_Work to complete:_ Type out the listing below exactly. Pictures stay out of it.

● ● ● ●

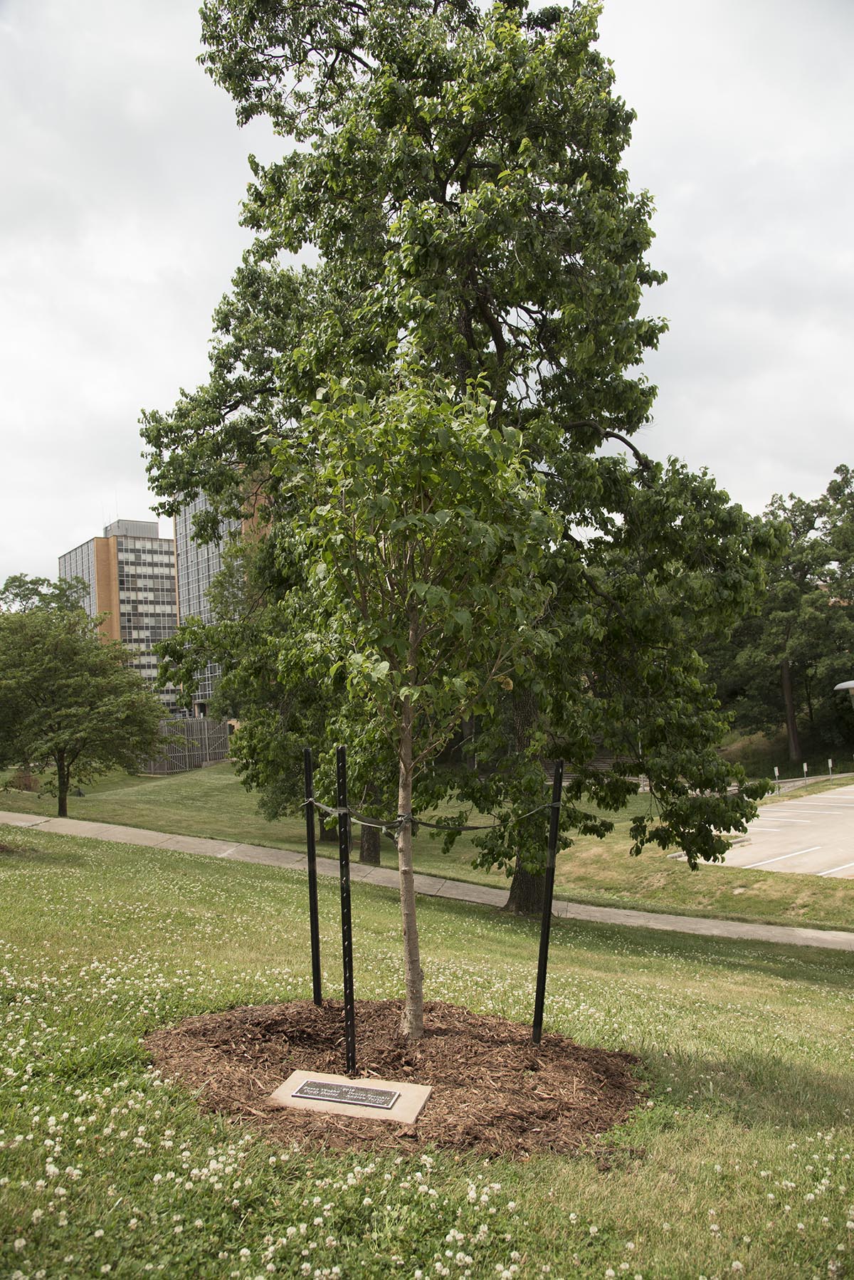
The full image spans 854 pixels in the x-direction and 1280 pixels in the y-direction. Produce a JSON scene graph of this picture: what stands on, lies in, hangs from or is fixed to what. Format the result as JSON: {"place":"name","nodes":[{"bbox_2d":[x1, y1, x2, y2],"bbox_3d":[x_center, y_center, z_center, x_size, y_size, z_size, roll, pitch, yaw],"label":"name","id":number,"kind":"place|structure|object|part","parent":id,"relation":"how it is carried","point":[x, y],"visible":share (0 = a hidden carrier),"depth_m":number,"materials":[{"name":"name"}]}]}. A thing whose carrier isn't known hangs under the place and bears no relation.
{"place":"outdoors","nodes":[
{"label":"outdoors","id":0,"kind":"place"},
{"bbox_2d":[57,515,177,710],"label":"office building","id":1,"kind":"structure","parent":0,"point":[158,542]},
{"bbox_2d":[170,469,276,714],"label":"office building","id":2,"kind":"structure","parent":0,"point":[198,609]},
{"bbox_2d":[0,0,853,584],"label":"sky","id":3,"kind":"structure","parent":0,"point":[163,254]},
{"bbox_2d":[0,815,853,1279],"label":"lawn","id":4,"kind":"structure","parent":0,"point":[843,1005],"materials":[{"name":"green plant"}]},
{"bbox_2d":[143,998,651,1158],"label":"mulch bed","id":5,"kind":"object","parent":4,"relation":"on","point":[596,1066],"visible":0.76,"depth_m":4.65,"materials":[{"name":"brown wood"}]},
{"bbox_2d":[303,746,322,1005],"bbox_3d":[-0.784,1.688,5.854,0.070,1.898,0.069,-2,-4,9],"label":"metal post","id":6,"kind":"object","parent":5,"relation":"in","point":[312,932],"visible":1,"depth_m":5.84,"materials":[{"name":"black metal"}]},
{"bbox_2d":[335,743,357,1080],"bbox_3d":[-0.442,1.523,4.699,0.063,1.833,0.071,-2,-4,9],"label":"metal post","id":7,"kind":"object","parent":5,"relation":"in","point":[347,995],"visible":0.99,"depth_m":4.69,"materials":[{"name":"black metal"}]},
{"bbox_2d":[272,1068,429,1123],"bbox_3d":[-0.378,2.286,4.227,0.739,0.096,0.455,-2,-4,9],"label":"concrete slab","id":8,"kind":"structure","parent":5,"relation":"on","point":[290,1098],"depth_m":4.17,"materials":[{"name":"beige concrete"}]},
{"bbox_2d":[292,1079,399,1108],"bbox_3d":[-0.423,2.309,4.345,0.528,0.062,0.141,-2,-4,9],"label":"plaque","id":9,"kind":"object","parent":8,"relation":"on","point":[324,1086],"visible":0.96,"depth_m":4.34,"materials":[{"name":"metal"}]},
{"bbox_2d":[271,364,562,1044],"bbox_3d":[-0.068,0.327,5.368,1.967,4.417,2.183,-2,-4,9],"label":"young tree","id":10,"kind":"object","parent":5,"relation":"in","point":[506,474],"visible":0.99,"depth_m":5.13,"materials":[{"name":"green plant"}]},
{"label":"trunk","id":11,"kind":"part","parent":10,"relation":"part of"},
{"label":"trunk","id":12,"kind":"part","parent":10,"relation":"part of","materials":[{"name":"brown"}]},
{"bbox_2d":[531,756,565,1042],"bbox_3d":[0.746,1.675,5.277,0.081,1.923,0.074,-2,-4,9],"label":"metal post","id":13,"kind":"object","parent":5,"relation":"in","point":[559,792],"visible":1,"depth_m":5.27,"materials":[{"name":"black metal"}]},
{"bbox_2d":[305,795,558,832],"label":"rope","id":14,"kind":"object","parent":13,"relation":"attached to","point":[479,827],"visible":0.83,"depth_m":5.22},
{"bbox_2d":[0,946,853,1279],"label":"clover flowers","id":15,"kind":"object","parent":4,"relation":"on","point":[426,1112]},
{"bbox_2d":[138,0,790,919],"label":"large tree","id":16,"kind":"object","parent":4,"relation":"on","point":[484,314],"visible":0.9,"depth_m":11.44,"materials":[{"name":"green plant"}]},
{"bbox_2d":[0,808,853,951],"label":"footpath","id":17,"kind":"structure","parent":0,"point":[663,917],"materials":[{"name":"grey concrete"}]},
{"bbox_2d":[10,753,853,934],"label":"lawn","id":18,"kind":"structure","parent":0,"point":[638,797],"materials":[{"name":"green plant"}]},
{"bbox_2d":[0,604,169,818],"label":"tree","id":19,"kind":"object","parent":18,"relation":"on","point":[80,682],"visible":1,"depth_m":24.64,"materials":[{"name":"green plant"}]},
{"bbox_2d":[138,718,233,774],"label":"fence","id":20,"kind":"object","parent":18,"relation":"on","point":[195,757],"visible":0.59,"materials":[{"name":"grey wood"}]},
{"bbox_2d":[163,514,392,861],"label":"tree","id":21,"kind":"object","parent":18,"relation":"on","point":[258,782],"visible":0.44,"depth_m":18.05,"materials":[{"name":"green plant"}]},
{"bbox_2d":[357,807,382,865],"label":"tree trunk","id":22,"kind":"object","parent":18,"relation":"on","point":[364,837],"visible":0.19,"materials":[{"name":"plant"}]},
{"bbox_2d":[773,766,780,793],"bbox_3d":[14.241,5.838,34.693,0.142,1.378,0.145,-2,-4,9],"label":"sign post","id":23,"kind":"object","parent":18,"relation":"on","point":[775,769],"visible":0.92,"depth_m":34.67,"materials":[{"name":"white metal"}]},
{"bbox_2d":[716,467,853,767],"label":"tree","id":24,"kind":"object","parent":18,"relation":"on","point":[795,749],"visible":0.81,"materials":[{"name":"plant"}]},
{"label":"tree trunk","id":25,"kind":"part","parent":24,"relation":"part of","materials":[{"name":"brown wood"}]},
{"bbox_2d":[802,761,809,783],"bbox_3d":[16.550,5.952,37.224,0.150,1.292,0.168,-2,-4,9],"label":"sign","id":26,"kind":"object","parent":18,"relation":"on","point":[805,767],"visible":0.96,"depth_m":37.20,"materials":[{"name":"white metal"}]},
{"bbox_2d":[827,757,834,779],"bbox_3d":[18.884,6.168,39.866,0.130,1.308,0.152,-2,-4,9],"label":"sign post","id":27,"kind":"object","parent":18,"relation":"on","point":[830,762],"visible":0.97,"depth_m":39.85,"materials":[{"name":"white metal"}]},
{"bbox_2d":[664,783,853,878],"label":"parking lot","id":28,"kind":"structure","parent":0,"point":[815,802],"materials":[{"name":"grey concrete"}]},
{"bbox_2d":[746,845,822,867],"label":"parking line","id":29,"kind":"object","parent":28,"relation":"on","point":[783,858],"visible":0.93,"depth_m":19.70,"materials":[{"name":"white paint"}]},
{"bbox_2d":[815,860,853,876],"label":"parking line","id":30,"kind":"object","parent":28,"relation":"on","point":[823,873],"visible":0.96,"depth_m":18.56,"materials":[{"name":"white paint"}]},
{"label":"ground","id":31,"kind":"structure","parent":0},
{"bbox_2d":[0,570,91,615],"label":"tree","id":32,"kind":"object","parent":31,"relation":"on","point":[23,597],"visible":0.29,"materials":[{"name":"green plant"}]},
{"bbox_2d":[834,679,853,700],"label":"lamp","id":33,"kind":"object","parent":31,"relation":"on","point":[850,685],"visible":1,"depth_m":25.03,"materials":[{"name":"metal"}]}
]}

● ● ● ●

_Solution:_
The full image spans 854 pixels in the x-direction and 1280 pixels in the y-direction. Produce a JSON scene graph of this picture: what stands on, lies in, hangs from or is fixed to what. Format the result as JSON: {"place":"name","nodes":[{"bbox_2d":[x1, y1, x2, y2],"bbox_3d":[x_center, y_center, z_center, x_size, y_size, z_size, roll, pitch, yaw],"label":"name","id":number,"kind":"place|structure|object|part","parent":id,"relation":"how it is carried","point":[x, y],"visible":share (0 = a hidden carrier),"depth_m":number,"materials":[{"name":"name"}]}]}. A thing whose carrier isn't known hangs under the place and bears no relation.
{"place":"outdoors","nodes":[
{"label":"outdoors","id":0,"kind":"place"},
{"bbox_2d":[57,515,177,710],"label":"office building","id":1,"kind":"structure","parent":0,"point":[158,542]},
{"bbox_2d":[170,469,276,714],"label":"office building","id":2,"kind":"structure","parent":0,"point":[198,609]},
{"bbox_2d":[0,0,853,584],"label":"sky","id":3,"kind":"structure","parent":0,"point":[163,254]},
{"bbox_2d":[0,815,853,1279],"label":"lawn","id":4,"kind":"structure","parent":0,"point":[843,1005],"materials":[{"name":"green plant"}]},
{"bbox_2d":[143,998,651,1158],"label":"mulch bed","id":5,"kind":"object","parent":4,"relation":"on","point":[596,1066],"visible":0.76,"depth_m":4.65,"materials":[{"name":"brown wood"}]},
{"bbox_2d":[303,746,322,1005],"bbox_3d":[-0.784,1.688,5.854,0.070,1.898,0.069,-2,-4,9],"label":"metal post","id":6,"kind":"object","parent":5,"relation":"in","point":[312,932],"visible":1,"depth_m":5.84,"materials":[{"name":"black metal"}]},
{"bbox_2d":[335,743,357,1080],"bbox_3d":[-0.442,1.523,4.699,0.063,1.833,0.071,-2,-4,9],"label":"metal post","id":7,"kind":"object","parent":5,"relation":"in","point":[347,995],"visible":0.99,"depth_m":4.69,"materials":[{"name":"black metal"}]},
{"bbox_2d":[272,1068,429,1123],"bbox_3d":[-0.378,2.286,4.227,0.739,0.096,0.455,-2,-4,9],"label":"concrete slab","id":8,"kind":"structure","parent":5,"relation":"on","point":[290,1098],"depth_m":4.17,"materials":[{"name":"beige concrete"}]},
{"bbox_2d":[292,1079,399,1108],"bbox_3d":[-0.423,2.309,4.345,0.528,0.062,0.141,-2,-4,9],"label":"plaque","id":9,"kind":"object","parent":8,"relation":"on","point":[324,1086],"visible":0.96,"depth_m":4.34,"materials":[{"name":"metal"}]},
{"bbox_2d":[271,364,562,1044],"bbox_3d":[-0.068,0.327,5.368,1.967,4.417,2.183,-2,-4,9],"label":"young tree","id":10,"kind":"object","parent":5,"relation":"in","point":[506,474],"visible":0.99,"depth_m":5.13,"materials":[{"name":"green plant"}]},
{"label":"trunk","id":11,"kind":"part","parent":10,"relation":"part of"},
{"label":"trunk","id":12,"kind":"part","parent":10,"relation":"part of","materials":[{"name":"brown"}]},
{"bbox_2d":[531,756,565,1042],"bbox_3d":[0.746,1.675,5.277,0.081,1.923,0.074,-2,-4,9],"label":"metal post","id":13,"kind":"object","parent":5,"relation":"in","point":[559,792],"visible":1,"depth_m":5.27,"materials":[{"name":"black metal"}]},
{"bbox_2d":[305,795,558,832],"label":"rope","id":14,"kind":"object","parent":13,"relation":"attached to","point":[479,827],"visible":0.83,"depth_m":5.22},
{"bbox_2d":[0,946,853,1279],"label":"clover flowers","id":15,"kind":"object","parent":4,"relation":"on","point":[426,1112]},
{"bbox_2d":[138,0,790,919],"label":"large tree","id":16,"kind":"object","parent":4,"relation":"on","point":[484,314],"visible":0.9,"depth_m":11.44,"materials":[{"name":"green plant"}]},
{"bbox_2d":[0,808,853,951],"label":"footpath","id":17,"kind":"structure","parent":0,"point":[663,917],"materials":[{"name":"grey concrete"}]},
{"bbox_2d":[10,753,853,934],"label":"lawn","id":18,"kind":"structure","parent":0,"point":[638,797],"materials":[{"name":"green plant"}]},
{"bbox_2d":[0,604,169,818],"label":"tree","id":19,"kind":"object","parent":18,"relation":"on","point":[80,682],"visible":1,"depth_m":24.64,"materials":[{"name":"green plant"}]},
{"bbox_2d":[138,718,233,774],"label":"fence","id":20,"kind":"object","parent":18,"relation":"on","point":[195,757],"visible":0.59,"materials":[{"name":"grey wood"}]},
{"bbox_2d":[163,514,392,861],"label":"tree","id":21,"kind":"object","parent":18,"relation":"on","point":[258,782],"visible":0.44,"depth_m":18.05,"materials":[{"name":"green plant"}]},
{"bbox_2d":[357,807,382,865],"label":"tree trunk","id":22,"kind":"object","parent":18,"relation":"on","point":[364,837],"visible":0.19,"materials":[{"name":"plant"}]},
{"bbox_2d":[773,766,780,793],"bbox_3d":[14.241,5.838,34.693,0.142,1.378,0.145,-2,-4,9],"label":"sign post","id":23,"kind":"object","parent":18,"relation":"on","point":[775,769],"visible":0.92,"depth_m":34.67,"materials":[{"name":"white metal"}]},
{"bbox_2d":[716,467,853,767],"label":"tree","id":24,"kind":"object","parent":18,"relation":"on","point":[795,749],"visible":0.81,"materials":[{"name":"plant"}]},
{"label":"tree trunk","id":25,"kind":"part","parent":24,"relation":"part of","materials":[{"name":"brown wood"}]},
{"bbox_2d":[802,761,809,783],"bbox_3d":[16.550,5.952,37.224,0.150,1.292,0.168,-2,-4,9],"label":"sign","id":26,"kind":"object","parent":18,"relation":"on","point":[805,767],"visible":0.96,"depth_m":37.20,"materials":[{"name":"white metal"}]},
{"bbox_2d":[827,757,834,779],"bbox_3d":[18.884,6.168,39.866,0.130,1.308,0.152,-2,-4,9],"label":"sign post","id":27,"kind":"object","parent":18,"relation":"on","point":[830,762],"visible":0.97,"depth_m":39.85,"materials":[{"name":"white metal"}]},
{"bbox_2d":[664,783,853,878],"label":"parking lot","id":28,"kind":"structure","parent":0,"point":[815,802],"materials":[{"name":"grey concrete"}]},
{"bbox_2d":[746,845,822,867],"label":"parking line","id":29,"kind":"object","parent":28,"relation":"on","point":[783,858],"visible":0.93,"depth_m":19.70,"materials":[{"name":"white paint"}]},
{"bbox_2d":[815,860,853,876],"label":"parking line","id":30,"kind":"object","parent":28,"relation":"on","point":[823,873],"visible":0.96,"depth_m":18.56,"materials":[{"name":"white paint"}]},
{"label":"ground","id":31,"kind":"structure","parent":0},
{"bbox_2d":[0,570,91,615],"label":"tree","id":32,"kind":"object","parent":31,"relation":"on","point":[23,597],"visible":0.29,"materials":[{"name":"green plant"}]},
{"bbox_2d":[834,679,853,700],"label":"lamp","id":33,"kind":"object","parent":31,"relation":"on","point":[850,685],"visible":1,"depth_m":25.03,"materials":[{"name":"metal"}]}
]}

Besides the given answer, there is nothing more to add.